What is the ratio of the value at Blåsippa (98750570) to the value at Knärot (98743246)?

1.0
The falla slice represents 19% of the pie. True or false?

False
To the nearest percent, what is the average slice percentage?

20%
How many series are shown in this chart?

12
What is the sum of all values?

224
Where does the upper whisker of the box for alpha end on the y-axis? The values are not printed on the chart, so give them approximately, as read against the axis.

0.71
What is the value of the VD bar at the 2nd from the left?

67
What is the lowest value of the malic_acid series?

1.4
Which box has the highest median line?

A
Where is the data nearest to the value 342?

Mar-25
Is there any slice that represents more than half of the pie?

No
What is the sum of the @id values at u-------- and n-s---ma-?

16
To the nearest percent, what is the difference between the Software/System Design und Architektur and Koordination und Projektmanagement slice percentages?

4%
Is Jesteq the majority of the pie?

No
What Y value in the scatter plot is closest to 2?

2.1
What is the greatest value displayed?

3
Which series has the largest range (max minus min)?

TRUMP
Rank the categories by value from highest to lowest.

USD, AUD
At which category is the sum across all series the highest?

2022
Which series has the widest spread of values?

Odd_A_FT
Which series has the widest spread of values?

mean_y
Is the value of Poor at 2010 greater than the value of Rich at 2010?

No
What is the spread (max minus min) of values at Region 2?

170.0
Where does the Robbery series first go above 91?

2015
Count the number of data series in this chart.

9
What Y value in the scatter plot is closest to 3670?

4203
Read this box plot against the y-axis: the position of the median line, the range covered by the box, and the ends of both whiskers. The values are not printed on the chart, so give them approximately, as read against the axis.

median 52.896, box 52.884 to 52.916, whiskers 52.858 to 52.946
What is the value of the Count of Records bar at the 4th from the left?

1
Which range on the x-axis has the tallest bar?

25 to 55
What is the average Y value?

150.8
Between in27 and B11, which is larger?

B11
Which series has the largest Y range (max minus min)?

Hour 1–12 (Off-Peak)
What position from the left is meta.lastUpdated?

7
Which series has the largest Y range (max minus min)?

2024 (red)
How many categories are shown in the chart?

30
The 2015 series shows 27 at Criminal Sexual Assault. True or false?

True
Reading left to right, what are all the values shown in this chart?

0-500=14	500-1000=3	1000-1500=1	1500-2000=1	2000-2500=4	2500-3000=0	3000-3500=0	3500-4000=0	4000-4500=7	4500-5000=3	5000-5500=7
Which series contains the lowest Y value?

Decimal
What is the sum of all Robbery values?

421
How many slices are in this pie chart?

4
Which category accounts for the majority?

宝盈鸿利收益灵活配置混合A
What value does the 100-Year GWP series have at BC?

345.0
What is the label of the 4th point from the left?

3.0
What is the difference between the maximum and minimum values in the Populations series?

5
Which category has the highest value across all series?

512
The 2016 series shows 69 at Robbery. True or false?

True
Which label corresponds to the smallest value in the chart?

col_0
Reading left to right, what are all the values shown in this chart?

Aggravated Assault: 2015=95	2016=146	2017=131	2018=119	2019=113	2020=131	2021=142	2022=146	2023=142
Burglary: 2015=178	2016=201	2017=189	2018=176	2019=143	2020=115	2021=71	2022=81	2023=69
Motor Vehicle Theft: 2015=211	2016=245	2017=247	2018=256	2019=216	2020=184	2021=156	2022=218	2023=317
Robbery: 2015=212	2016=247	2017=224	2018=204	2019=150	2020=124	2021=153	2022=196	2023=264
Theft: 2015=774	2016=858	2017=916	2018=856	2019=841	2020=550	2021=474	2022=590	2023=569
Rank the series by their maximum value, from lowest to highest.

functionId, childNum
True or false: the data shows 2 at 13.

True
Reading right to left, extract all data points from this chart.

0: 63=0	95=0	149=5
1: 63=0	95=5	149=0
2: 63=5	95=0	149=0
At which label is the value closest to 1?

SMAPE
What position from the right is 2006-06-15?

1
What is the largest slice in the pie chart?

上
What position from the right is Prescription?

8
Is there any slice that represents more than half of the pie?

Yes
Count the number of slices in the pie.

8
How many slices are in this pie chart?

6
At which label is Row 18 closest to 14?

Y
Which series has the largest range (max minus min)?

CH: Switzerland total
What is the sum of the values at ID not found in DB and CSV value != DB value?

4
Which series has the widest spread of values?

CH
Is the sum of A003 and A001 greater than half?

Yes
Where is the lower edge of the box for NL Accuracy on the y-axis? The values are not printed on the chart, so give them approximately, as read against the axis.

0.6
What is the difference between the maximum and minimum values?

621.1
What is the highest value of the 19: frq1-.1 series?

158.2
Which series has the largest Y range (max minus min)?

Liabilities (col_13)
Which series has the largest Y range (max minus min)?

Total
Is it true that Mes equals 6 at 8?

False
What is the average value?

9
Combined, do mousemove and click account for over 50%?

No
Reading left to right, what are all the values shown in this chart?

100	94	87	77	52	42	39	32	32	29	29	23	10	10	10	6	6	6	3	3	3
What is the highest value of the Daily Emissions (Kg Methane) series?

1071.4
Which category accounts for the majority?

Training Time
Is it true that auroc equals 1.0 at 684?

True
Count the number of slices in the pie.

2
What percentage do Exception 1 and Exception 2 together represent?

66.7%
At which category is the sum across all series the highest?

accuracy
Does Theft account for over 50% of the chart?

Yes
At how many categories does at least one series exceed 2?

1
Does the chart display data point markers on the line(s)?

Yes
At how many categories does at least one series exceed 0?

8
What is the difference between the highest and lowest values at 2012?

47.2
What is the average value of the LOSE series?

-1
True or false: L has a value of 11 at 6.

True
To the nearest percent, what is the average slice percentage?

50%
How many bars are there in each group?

Assigned task >> Convert the rows, from the first line up to and including the line with "What is the sum of all values?", into a JSON list of strings with one string per line, leaving out blank lines.

Worked solution >>
[
  "What is the ratio of the value at Blåsippa (98750570) to the value at Knärot (98743246)?",
  "1.0",
  "The falla slice represents 19% of the pie. True or false?",
  "False",
  "To the nearest percent, what is the average slice percentage?",
  "20%",
  "How many series are shown in this chart?",
  "12",
  "What is the sum of all values?"
]